Andre mendengarkan dengan bola mata telah berkaca, namun ia tetap menahan kalimat tanya yang muncul agar Alora merasa lega setelah mengungkap uneg-unegnya.
"Awalnya gua benci banget sama situasi gua yang serba salah. Sampe mutusin bunuh diri, tapi suatu hari gua lihat loe tersenyum ke gua, semua rasa lelah gua hilang dan gua memaafkan diri gua. Obat penyembuhnya ada dan semua mulai baik-baik aja.. tapi kemudian Steve muncul!"
"Dia mulai ngancam gua dan bilang semua hal buruk akan terulang lagi! Sebenarnya gua takut banget, apalagi setelah lihat penyakit Lia kumat lagi setelah beberapa tahun. Gua nggak bisa biarin orang yang gua sayang diteror begitu."
"Gua juga khawatir dia bakal lakuin sesuatu sama loe dan loe kenapa-napa!"
Andre langsung memeluk lagi gadis itu saat emosi Alora mulai naik lagi.
"Gua nggak akan kenapa-napa! Loe tenang aja gua akan bantuin loe ungkap semuanya! Kita nggak bisa biarin seorang penjahat berkeliaran bebas!"

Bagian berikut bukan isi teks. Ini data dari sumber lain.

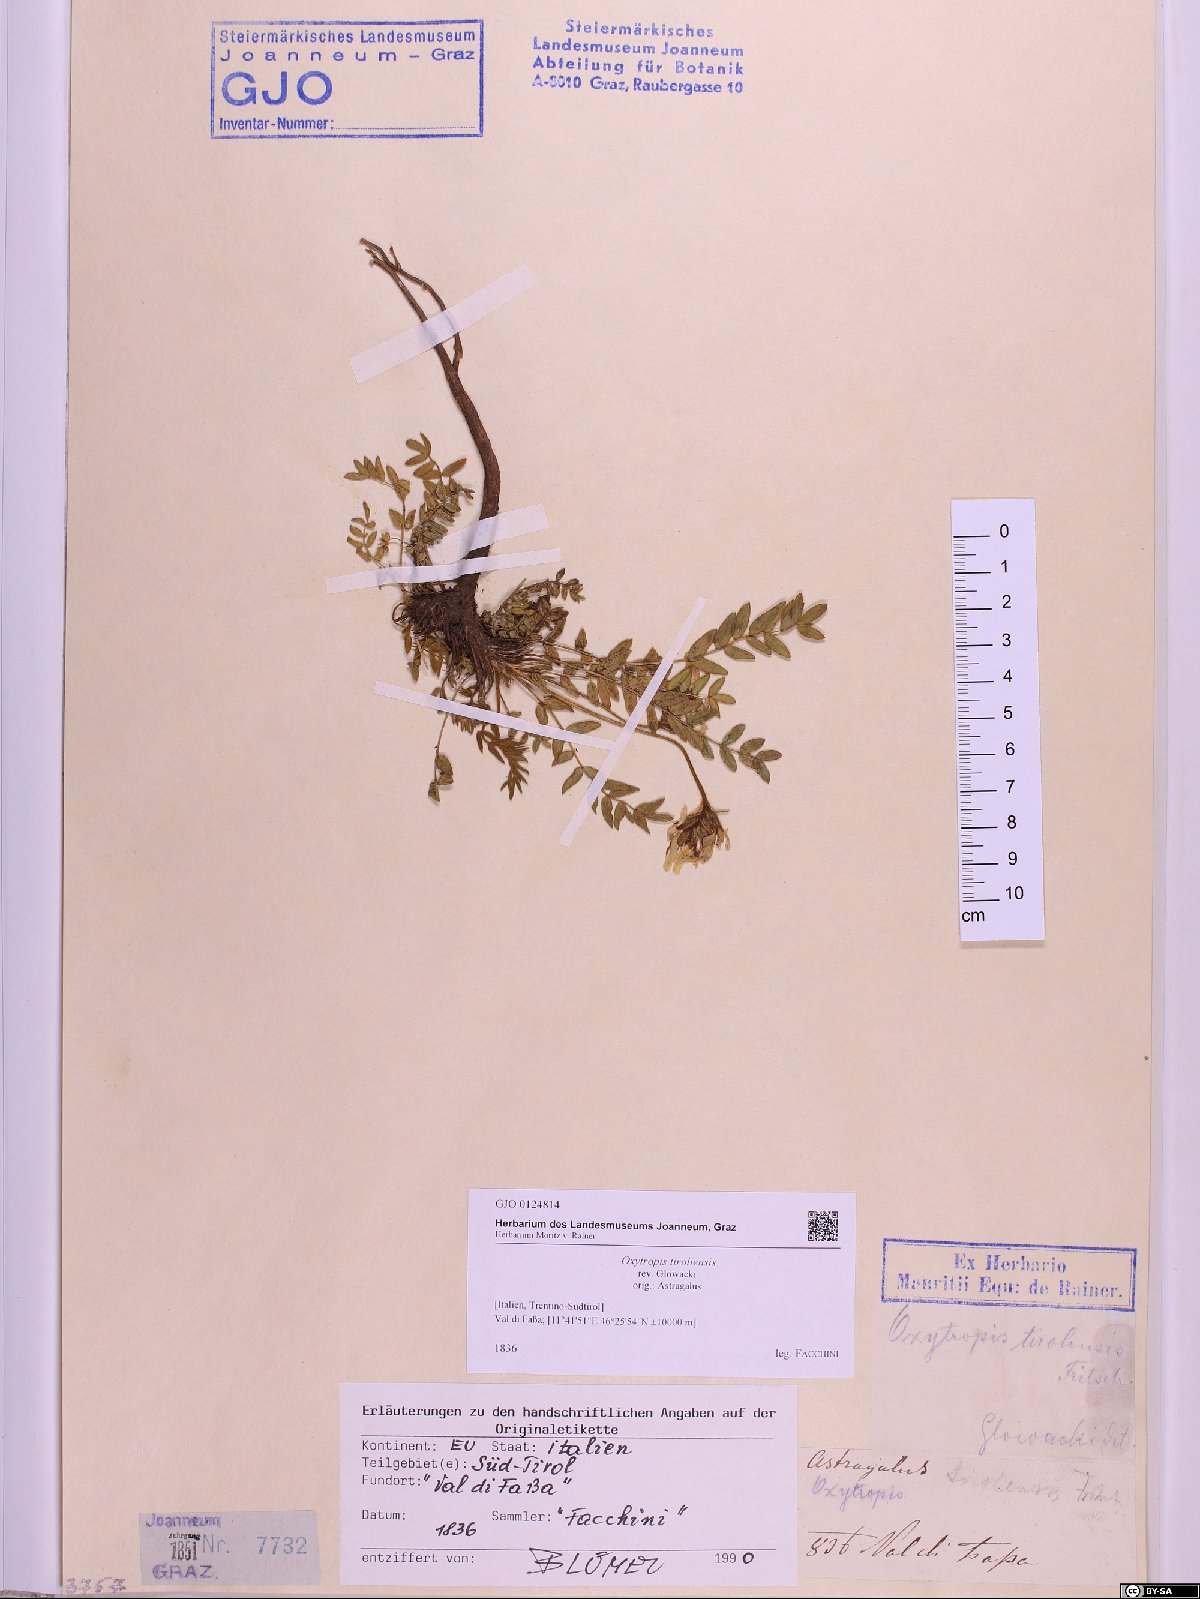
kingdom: Plantae
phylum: Tracheophyta
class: Magnoliopsida
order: Fabales
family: Fabaceae
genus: Oxytropis
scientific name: Oxytropis campestris
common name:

Namun saat mereka lengah dalam emosi yang mendalam, sebuah truk melaju dengan cepat dan kehilangan kendali. Instin Alora kuat dan tajam saat mendengar suara dari kejauhan ia tau sesuatu yang buruk akan terjadi.
Alora melepas peluk itu lalu menatap ke arah yang sama seperti saat ia masih kecil. Truk besar itu menabrak kencang mobil Andre dan Alora hingga mobil itu berguling-guling.
Di balik semua itu, ada seseorang yang tertawa puas di balik jaket hitam dan topi hitamnya. Namun ada yang mencolok sepatu boot dengan heals hitam membuktikan orang itu adalah sorang wanita.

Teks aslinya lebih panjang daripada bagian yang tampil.